- THE PROBLEM
Some lines of these records may hold the word "uuid"; state how many, using only the number.

____

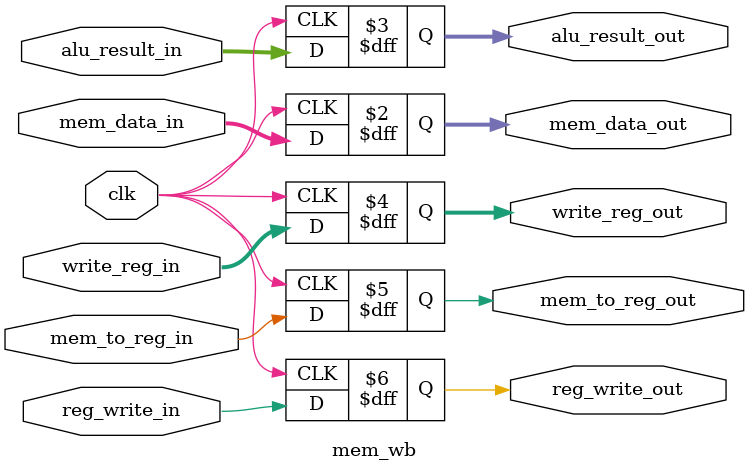
<source format=v>
module mem_wb (
    input clk,
    input [31:0] mem_data_in,
    input [31:0] alu_result_in,
    input [4:0] write_reg_in,
    input mem_to_reg_in,
    input reg_write_in,

    output reg [31:0] mem_data_out,
    output reg [31:0] alu_result_out,
    output reg [4:0] write_reg_out,
    output reg mem_to_reg_out,
    output reg reg_write_out
);

    always @(posedge clk) begin
        mem_data_out    <= mem_data_in;
        alu_result_out  <= alu_result_in;
        write_reg_out   <= write_reg_in;
        mem_to_reg_out  <= mem_to_reg_in;
        reg_write_out   <= reg_write_in;
    end

endmodule

</source>
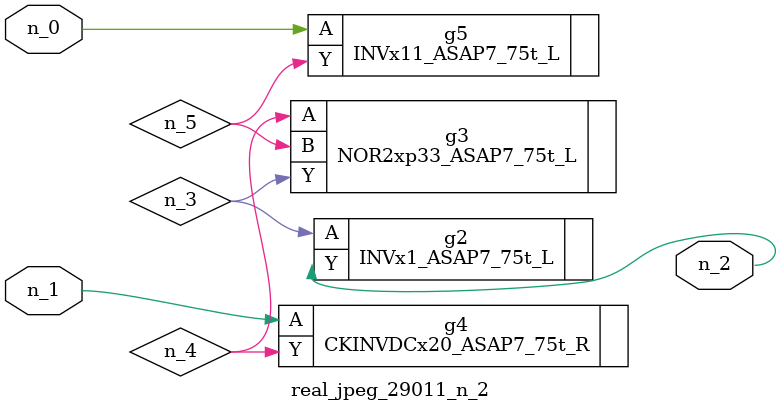
<source format=v>
module real_jpeg_29011_n_2 (n_1, n_0, n_2);

input n_1;
input n_0;

output n_2;

wire n_5;
wire n_4;
wire n_3;

INVx11_ASAP7_75t_L g5 ( 
.A(n_0),
.Y(n_5)
);

CKINVDCx20_ASAP7_75t_R g4 ( 
.A(n_1),
.Y(n_4)
);

INVx1_ASAP7_75t_L g2 ( 
.A(n_3),
.Y(n_2)
);

NOR2xp33_ASAP7_75t_L g3 ( 
.A(n_4),
.B(n_5),
.Y(n_3)
);


endmodule
</source>
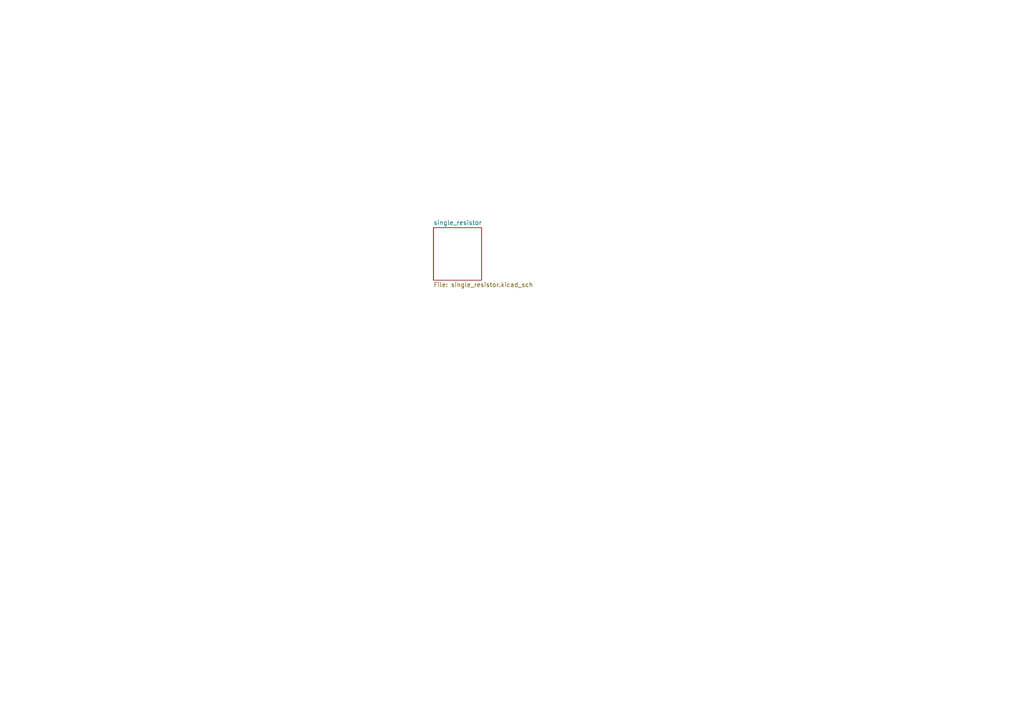
<source format=kicad_sch>
(kicad_sch
	(version 20231120)
	(generator "eeschema")
	(generator_version "8.0")
	(uuid "3a480dbf-5a3c-4b90-9d48-bbf5b4cbfeef")
	(paper "A4")
	(lib_symbols)
	(sheet
		(at 125.73 66.04)
		(size 13.97 15.24)
		(fields_autoplaced yes)
		(stroke
			(width 0.1524)
			(type solid)
		)
		(fill
			(color 0 0 0 0.0000)
		)
		(uuid "9b0b90fc-8973-429f-9882-50bd45935579")
		(property "Sheetname" "single_resistor"
			(at 125.73 65.3284 0)
			(effects
				(font
					(size 1.27 1.27)
				)
				(justify left bottom)
			)
		)
		(property "Sheetfile" "single_resistor.kicad_sch"
			(at 125.73 81.8646 0)
			(effects
				(font
					(size 1.27 1.27)
				)
				(justify left top)
			)
		)
		(instances
			(project "nested_project"
				(path "/3a480dbf-5a3c-4b90-9d48-bbf5b4cbfeef"
					(page "2")
				)
			)
		)
	)
	(sheet_instances
		(path "/"
			(page "1")
		)
	)
)

</source>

____

- TASK ANSWER
2